CHP % 26 oy oranıyla 135, MHP % 13 le 53 milletvekili sokabildi yüce çatı altına.
Bağımsızlara gelince; onlar da milletvekili sayılarını arttırarak 36 milletvekili ile meclise girdiler.
Bu oranlar ve milletvekili sayıları ülke genelinde.
Gaziantep özelinde ise, tahminlerimizde yanıldığımızı gördük.
10 gün önceden bir tahmin yaparken 6 + 4 + 1 + 1 olarak yazmıştık.
O günün koşullarında böyle bir tahminde bulunmuştuk.
Seçim sonrası, muhterem seçmenimiz sonucu oylarıyla 9 + 2 + 1 olarak değerlendirdi.

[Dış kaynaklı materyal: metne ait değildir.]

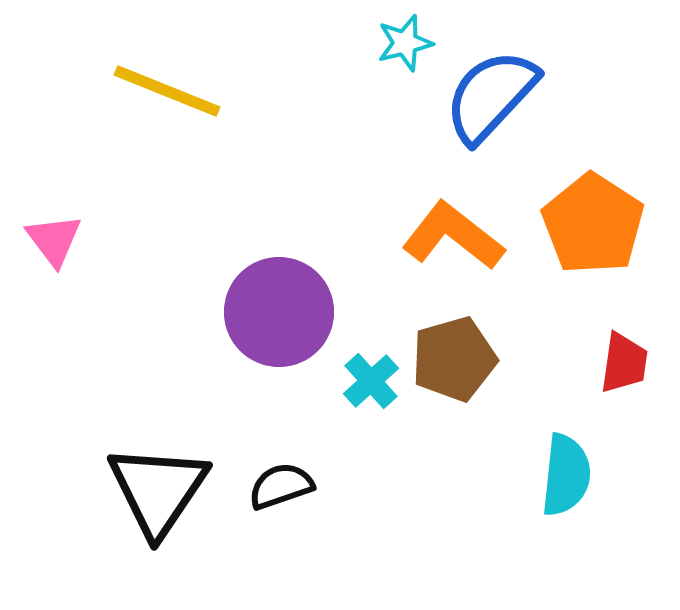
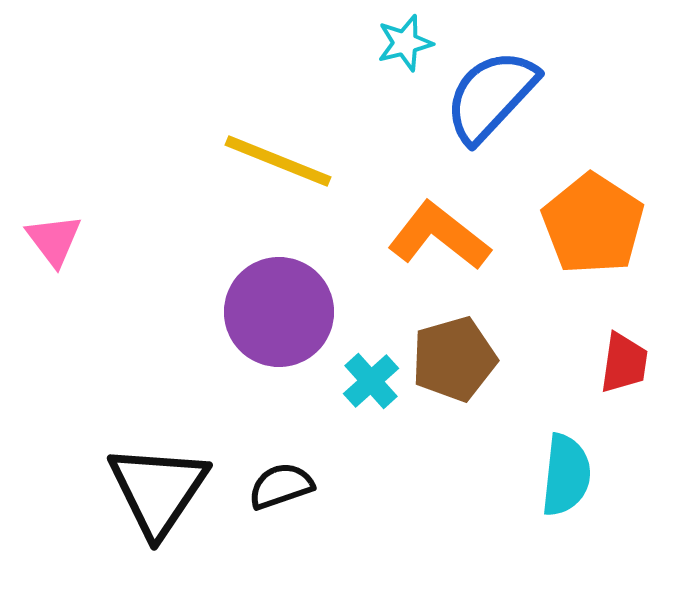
yellow line: moved 111 px right, 70 px down
orange L-shape: moved 14 px left
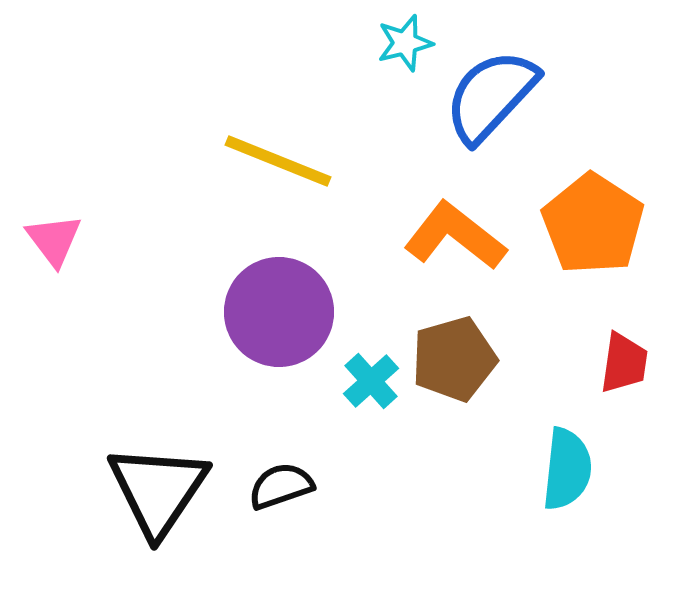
orange L-shape: moved 16 px right
cyan semicircle: moved 1 px right, 6 px up
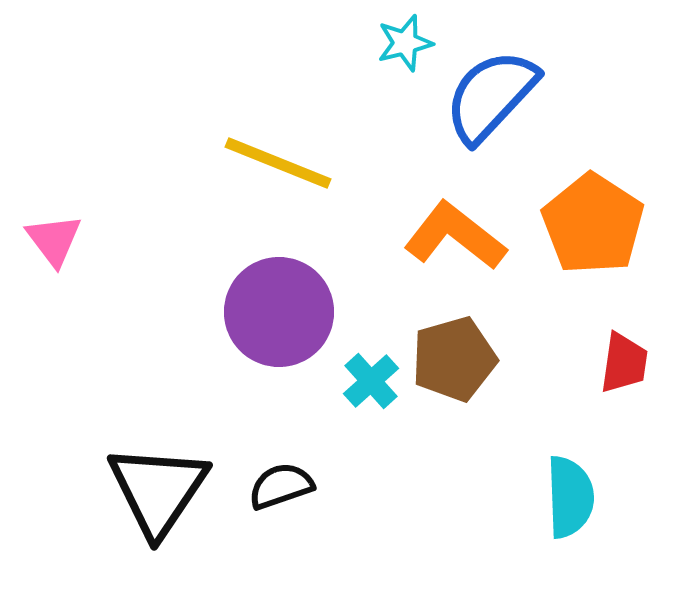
yellow line: moved 2 px down
cyan semicircle: moved 3 px right, 28 px down; rotated 8 degrees counterclockwise
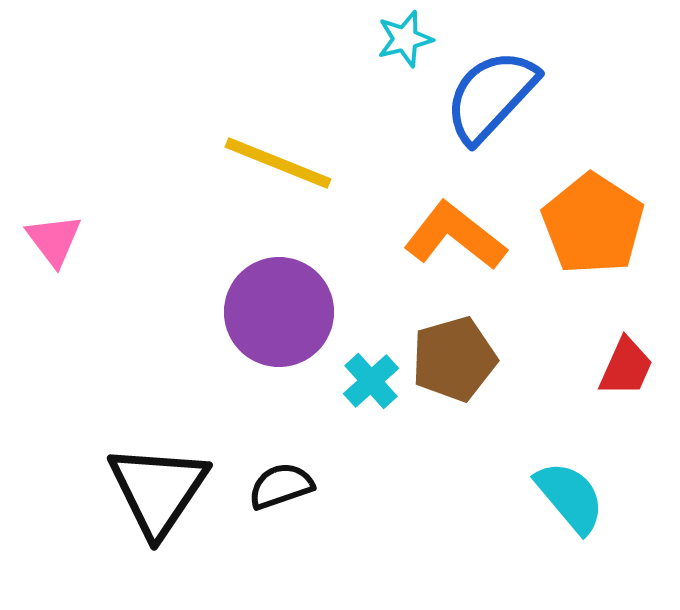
cyan star: moved 4 px up
red trapezoid: moved 2 px right, 4 px down; rotated 16 degrees clockwise
cyan semicircle: rotated 38 degrees counterclockwise
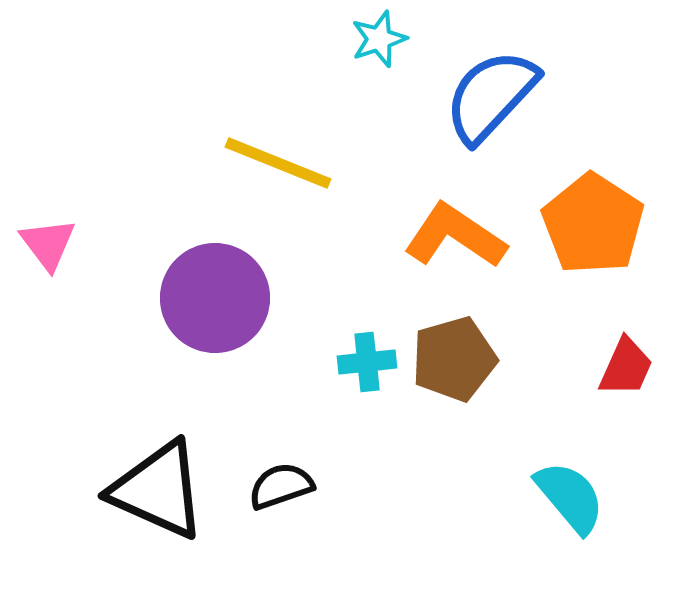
cyan star: moved 26 px left; rotated 4 degrees counterclockwise
orange L-shape: rotated 4 degrees counterclockwise
pink triangle: moved 6 px left, 4 px down
purple circle: moved 64 px left, 14 px up
cyan cross: moved 4 px left, 19 px up; rotated 36 degrees clockwise
black triangle: rotated 40 degrees counterclockwise
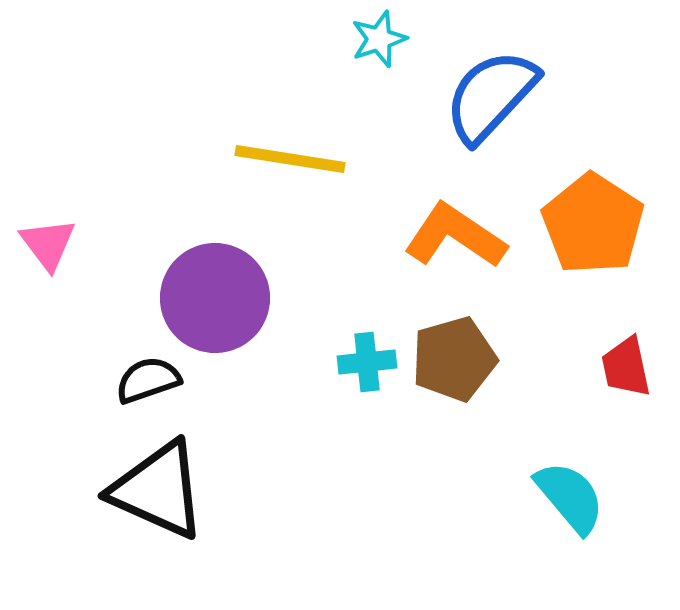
yellow line: moved 12 px right, 4 px up; rotated 13 degrees counterclockwise
red trapezoid: rotated 144 degrees clockwise
black semicircle: moved 133 px left, 106 px up
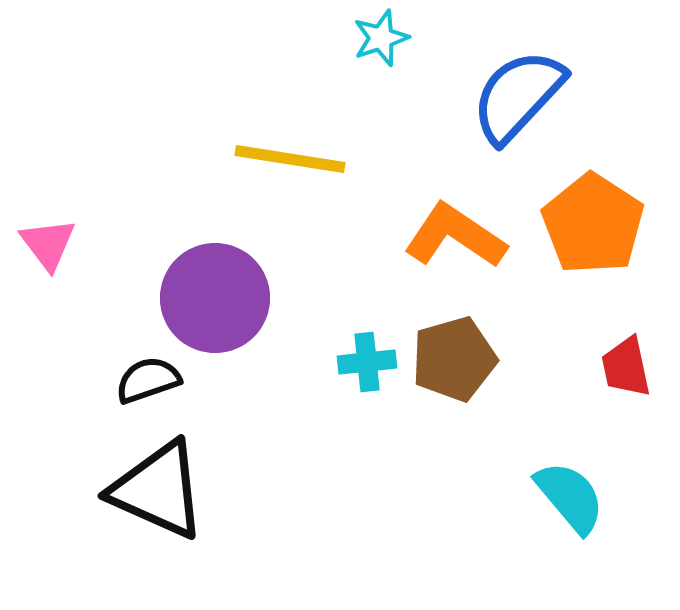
cyan star: moved 2 px right, 1 px up
blue semicircle: moved 27 px right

İktidar avantajı, belediyeler desteği ve sınırsız harcamaların seçim sonucunda etkisi olduğunu söylemeliyiz.
Çok çalışan çok kazandı, az çalışan da az kazandı…
Seçimler bittikten sonra gazetelere ilk yansıyan bir haber ilgimizi çekti;
Bir vali, yayınladığı iç emirle kız öğrencilerin etek boyunun nasıl olması gerektiğini belitmiş.
Gülüp geçtik…
Hakkari, Tunceli ve Igdır’da milletvekili çıkaramayan iktidar partisinin, önümüzdeki günlerde bu illerle ilgili çalışmalarına da tanık olacağız.
Bir de zam haberi vardı gazetelerde;
Mecliste milletvekillerinin içtiği çaya yüzde yüz oranında zam yapılmış.
Zamdan önce çayı 20 kuruşa içiyorlarmış, zamdan sonra 40 kuruşa içeceklermiş.
Bu yüzde yüz zammın altından kalkamayacak olan milletvekillerinin maaşlarına da bir miktar zam yapılarak durum telafi ediliverir.
Demokrasilerde çözüm tükenir mi?
Bir çelişki daha;
Ahmet Türk bağımsız milletvekili seçildi ama bu kez de hakkında 45 yıl hapis cezası isteniyormuş.
Du bakali n’olecek?
Ben en çok “balkon konuşmalarına” bayılıyorum.
Hele hesaplaşma yerine helalleşme söylemine bittim desem yalan olmaz.
Sonuç olarak; yeni bir meclis, aralarında yeni simaların olduğu milletvekilleri 4 yıllığına 72 milyonluk bir ülkeyi yönetecek.
Yürütme, yasamaya, yargıya ve basına demokrasi penceresinden bakarsa.
Çünkü geçtiğimiz dönem yürütme, yasamaya parmak hesabı olarak, yargıya sindirilmesi gereken kurum olarak ve basına da benim bültenim olarak baktı da…
Bu arada yeni Anayasa ve başkanlık sistemi de buzdolabına konacak.